Quel prix pour la justice ?

QUEL PRIX POUR LA JUSTICE ?

                       Le Président de la République a pris en charge une réflexion fondamentale sur la place de la justice dans notre république.

La commission qu’il vient de mettre en place est invitée à réfléchir sur le fonctionnement quotidien de l’institution, et plus encore sur la relation nouvelle que les exigences démocratiques commandent d’instaurer entre ce pouvoir particulier et les autres : le législatif, l’exécutif et le médiatique.

Les avocats ne peuvent que s’en réjouir en souhaitant le plus grand succès à cette commission dont la tâche est immense.

Ils savent, mieux que tous autres, que l’édifice actuel est menacé et que sans réforme de fond, la république des libertés court à des désastres.

Tout débat politicien sur les intentions présumées ou les fantasmes sous-jacents doit être tenu pour subalterne.

Qu’il nous soit seulement permis de formuler à chaud les réflexions que cette initiative nous inspire.

Les vingt et une personnalités nommées sont d’une incontestable qualité.

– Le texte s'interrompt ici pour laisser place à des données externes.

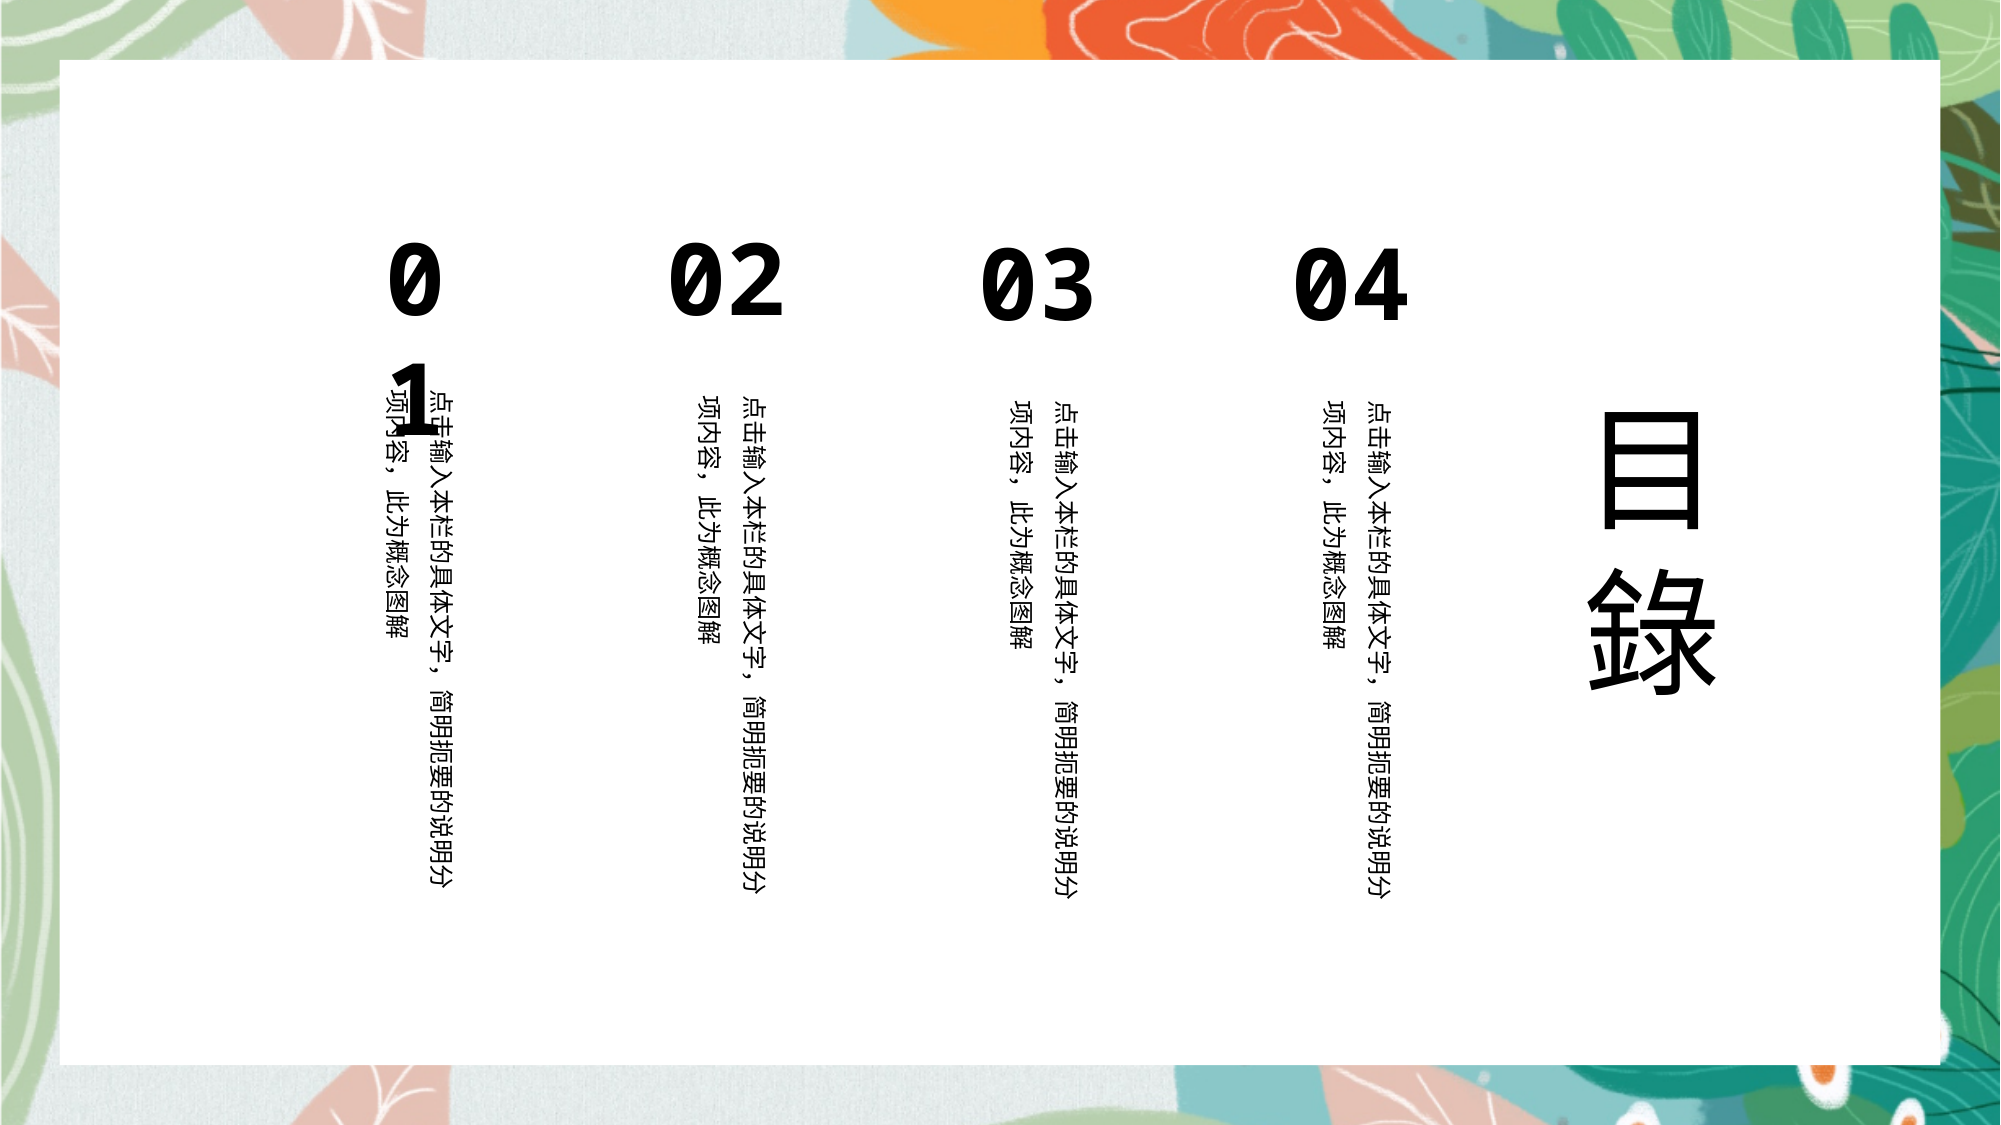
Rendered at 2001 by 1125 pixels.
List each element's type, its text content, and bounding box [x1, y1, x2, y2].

text_box 01 [343, 207, 437, 463]
picture [3, 0, 1998, 1125]
text_box 目錄 [1569, 374, 1713, 719]
text_box [1563, 59, 1941, 1066]
text_box 点击输入本栏的具体文字，简明扼要的说明分项内容，此为概念图解 [359, 374, 437, 911]
text_box [59, 59, 437, 1066]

La composition de ce cénacle appelle cependant trois remarques et un vœu : sur vingt et un membres, quatre seulement sont issus des barreaux. Les auxiliaires libéraux de la justice représentent moins du quart de l’assemblée désignée. Les acteurs quotidiens de la dramaturgie judiciaire, les professionnels du conseil, les rédacteurs d’actes et les agents d’exécution n’ont-ils donc à jouer dans ce débat qu’un rôle accessoire ?

On observe encore la représentation privilégiée des agents de l’exécutif : préfet, membres des juridictions administratives, agent de l’administration des finances, représentants des parquets actuels. Avaient-ils leur place en si grand nombre par rapport aux juges du siège et aux auxiliaires libéraux ?

Enfin, la sous-représentation des femmes est criante : une sur les quatre avocats nommés et seulement 12 % de l’ensemble des magistrats, alors qu’on connaît l’effectif considérable qu’elles représentent parmi les professionnels du droit. Combien de temps devra-t-on encore considérer que les hommes sont les porte-parole privilégiés de l’expérience des femmes ?

Surtout, par-delà les problèmes essentiels d’indépendance et de respect des libertés publiques et individuelles, la question posée au corps social comme à la classe politique est d’une brutale simplicité : une bonne justice n’est pas seulement le fruit d’une séparation effective des pouvoirs. Elle dépend du prix que l’État est prêt à payer pour son efficacité : formation et rémunération des juges et des greffiers, effectifs en nombre suffisant, informatisation systématique des greffes, enregistrements sur bandes magnétiques (comme au CANADA) de tout débat judiciaire, moyens suffisants en personnels et en matériel, assistance aux plus démunis.

Un budget qui demeurerait inférieur pour la justice à celui de ministères déjà traités comme secondaires continuerait à donner la triste mesure d’une absence de volonté politique face aux changements nécessaires et urgents dont tout le monde a conscience.

La justice, seule institution à qui l’on ait donné le nom d’une valeur et sur laquelle se focalise à juste titre l’espérance de millions de citoyens, ne peut pas remplir sa fonction en restant le parent pauvre de la république.

Le prix que l’on se montrera prêt à payer pour la justice donnera le véritable signe de la détermination républicaine de ceux qui préparent le budget et de ceux qui le votent.